Jay’s son died in a motorcycle accident in August of 2012, and I cannot imagine the grief that caused her. Yet she was still able to come to the Seabeck retreat that fall. She told me she had the energy, both emotional and physical, to attend only some of the weekend’s many activities. I checked in with her several times during the weekend, and talked about my uncle’s sudden death in a plane crash that summer, and my sister’s bout with breast cancer. Even though she had so much on her mind, I delighted in the fact that she made the effort to be there with us all, as much as she could manage. Whether it was haiku or other haiku people that fueled her spirit, she needed that fuel. Yet she fueled others even more.


the nurse log

wet with moss and ferns—

sorrel swaying


Of course, none of us could imagine Jay Gelzer would be dead two months after we had all seen her at the 2012 Seabeck retreat. But she died as best she could, on her own terms, when she learned that her cancer had returned—severe, inoperable, and terminal. I have a photo I took at Jay’s houseboat in the fall of 2011, a close-up of a potted Japanese maple. Somehow, I think of those bright red leaves when I think of Jay Gelzer. Strong, vibrant, yet warm as could be. I am personally honoured to have known her, and to count her as a friend. What a haiku soul she had!


perfect for the seeds:

rain and sun

on her memorial day


The Jay I Knew, by Terran Campbell

I will tell you about the Jay that I knew. She mostly showed her bright face to others, but she was also dark and hidden. Jay sometimes felt conflicted in the shiny/happy haiku world. Very few haiku deal with despair or trauma. Because of this, Jay censored her voice afraid that others would not be able to receive what she had to say. She did not feel up to the impossible task of collapsing the horrors she had lived through into three neat lines and then revealing it in polite company.

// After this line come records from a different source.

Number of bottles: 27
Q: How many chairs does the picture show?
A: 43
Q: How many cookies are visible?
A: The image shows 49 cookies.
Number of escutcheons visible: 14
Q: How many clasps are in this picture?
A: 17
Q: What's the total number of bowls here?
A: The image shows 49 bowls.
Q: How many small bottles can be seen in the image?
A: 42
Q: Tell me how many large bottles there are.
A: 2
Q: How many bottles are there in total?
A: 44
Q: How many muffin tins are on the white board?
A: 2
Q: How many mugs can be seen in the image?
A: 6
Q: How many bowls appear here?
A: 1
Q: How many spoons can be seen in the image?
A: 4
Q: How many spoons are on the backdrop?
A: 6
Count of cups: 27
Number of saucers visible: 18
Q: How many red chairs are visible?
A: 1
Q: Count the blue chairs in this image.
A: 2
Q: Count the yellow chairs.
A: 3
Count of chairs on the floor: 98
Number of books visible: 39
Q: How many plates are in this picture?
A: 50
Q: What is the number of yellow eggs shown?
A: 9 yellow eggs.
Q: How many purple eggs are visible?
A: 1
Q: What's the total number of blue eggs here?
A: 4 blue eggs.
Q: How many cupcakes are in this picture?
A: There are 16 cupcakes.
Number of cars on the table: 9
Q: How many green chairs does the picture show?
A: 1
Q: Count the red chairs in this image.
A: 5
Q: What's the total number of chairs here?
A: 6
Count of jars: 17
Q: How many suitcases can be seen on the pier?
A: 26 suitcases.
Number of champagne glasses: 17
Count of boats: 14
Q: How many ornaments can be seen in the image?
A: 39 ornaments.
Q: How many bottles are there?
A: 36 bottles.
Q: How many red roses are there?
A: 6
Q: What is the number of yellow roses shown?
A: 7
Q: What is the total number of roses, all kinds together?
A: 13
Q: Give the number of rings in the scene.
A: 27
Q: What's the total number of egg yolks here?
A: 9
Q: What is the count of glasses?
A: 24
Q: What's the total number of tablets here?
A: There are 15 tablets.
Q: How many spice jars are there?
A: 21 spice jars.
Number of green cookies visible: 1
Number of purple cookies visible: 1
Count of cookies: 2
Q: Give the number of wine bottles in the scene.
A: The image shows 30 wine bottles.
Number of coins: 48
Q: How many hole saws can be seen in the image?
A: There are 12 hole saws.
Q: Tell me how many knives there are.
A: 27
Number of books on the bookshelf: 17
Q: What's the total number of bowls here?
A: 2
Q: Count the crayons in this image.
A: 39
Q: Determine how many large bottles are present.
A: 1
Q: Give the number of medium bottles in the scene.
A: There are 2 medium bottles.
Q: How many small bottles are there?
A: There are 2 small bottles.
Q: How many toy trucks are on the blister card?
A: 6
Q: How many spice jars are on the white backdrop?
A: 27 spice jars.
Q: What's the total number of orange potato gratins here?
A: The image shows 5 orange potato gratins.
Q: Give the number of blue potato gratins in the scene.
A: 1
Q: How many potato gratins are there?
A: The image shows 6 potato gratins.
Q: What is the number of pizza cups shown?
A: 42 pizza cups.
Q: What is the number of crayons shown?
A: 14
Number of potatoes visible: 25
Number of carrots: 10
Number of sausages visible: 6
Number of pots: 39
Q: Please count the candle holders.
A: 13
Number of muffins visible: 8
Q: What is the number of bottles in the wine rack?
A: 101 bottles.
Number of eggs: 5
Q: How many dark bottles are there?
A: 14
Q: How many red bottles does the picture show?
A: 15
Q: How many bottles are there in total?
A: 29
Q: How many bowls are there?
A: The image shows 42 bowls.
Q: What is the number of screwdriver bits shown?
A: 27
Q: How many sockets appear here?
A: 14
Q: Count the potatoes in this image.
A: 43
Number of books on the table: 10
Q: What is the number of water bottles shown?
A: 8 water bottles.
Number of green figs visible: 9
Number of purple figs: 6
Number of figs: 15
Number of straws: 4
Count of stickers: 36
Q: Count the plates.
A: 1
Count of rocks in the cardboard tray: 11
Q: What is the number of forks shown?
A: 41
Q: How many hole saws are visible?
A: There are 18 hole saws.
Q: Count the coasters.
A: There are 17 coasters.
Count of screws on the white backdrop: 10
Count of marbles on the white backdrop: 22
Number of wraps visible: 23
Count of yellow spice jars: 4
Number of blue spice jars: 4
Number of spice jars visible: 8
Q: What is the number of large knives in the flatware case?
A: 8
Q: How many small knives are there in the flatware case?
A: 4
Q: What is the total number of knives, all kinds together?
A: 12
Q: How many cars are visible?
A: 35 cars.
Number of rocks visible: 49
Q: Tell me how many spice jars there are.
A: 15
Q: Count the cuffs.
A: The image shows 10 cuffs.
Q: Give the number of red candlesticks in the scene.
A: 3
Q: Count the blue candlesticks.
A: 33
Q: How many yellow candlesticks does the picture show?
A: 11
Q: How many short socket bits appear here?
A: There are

The last twenty years of her life were overshadowed by tragedy way beyond battling cancer and Connor’s death. In the last year of her life she was like a caged bird that was being set free. After decades of being held hostage by a severely mentally-ill child, he finally moved out only to die in an accident. Despite his loss she began to reclaim her life. We were planning a month-long trip for her 70th birthday. Her long imprisonment was at last over. She could finally do what she wanted.

It was shortly after this that the cancer returned with a vengeance. Her death with dignity was a way of giving the final “finger” to the fates (her words), unwilling to let them torment her any longer. I write these things for the parts of her that were silenced, for all that went unwritten. I honor her with this telling.

As I am writing this an enormous hawk with golden eyes has landed on a railing three feet away from me and is staring me directly in the face. This would not be too unusual but I am on a bench outside a laundromat on a very busy street. After a minute or two of face time she takes wing. I cannot help but feel that this is some sort of visitation.

I have been silent too long since your death my complex, erratic, rebellious, furious, fun-loving friend. I miss you dearly.


supernova

darkness where your

light used to be

Jay’s Memorial at Seabeck, by Michael Dylan Welch

The memorial time we had for Jay Gelzer at the 2013 Seabeck Haiku Getaway was very moving—I cried, when I hadn’t expected to. Leading it was harder than I anticipated. A few others were in tears too, and the sharing around the room was transcendent, filled with love. I wish we could have recorded what everyone said. Only six or seven people spoke, in a room of 35 or 40, but they spoke for everyone. And those who did not know Jay told me they felt her presence. There were moments of quietness, too. Immediately afterwards, we took turns reading the Japanese haiku translations from William Higginson’s “Butterfly Dreams” multimedia presentation, viewing the nature photographs of Michael Lustbader, which added to the tribute. It was something I think Jay would have loved.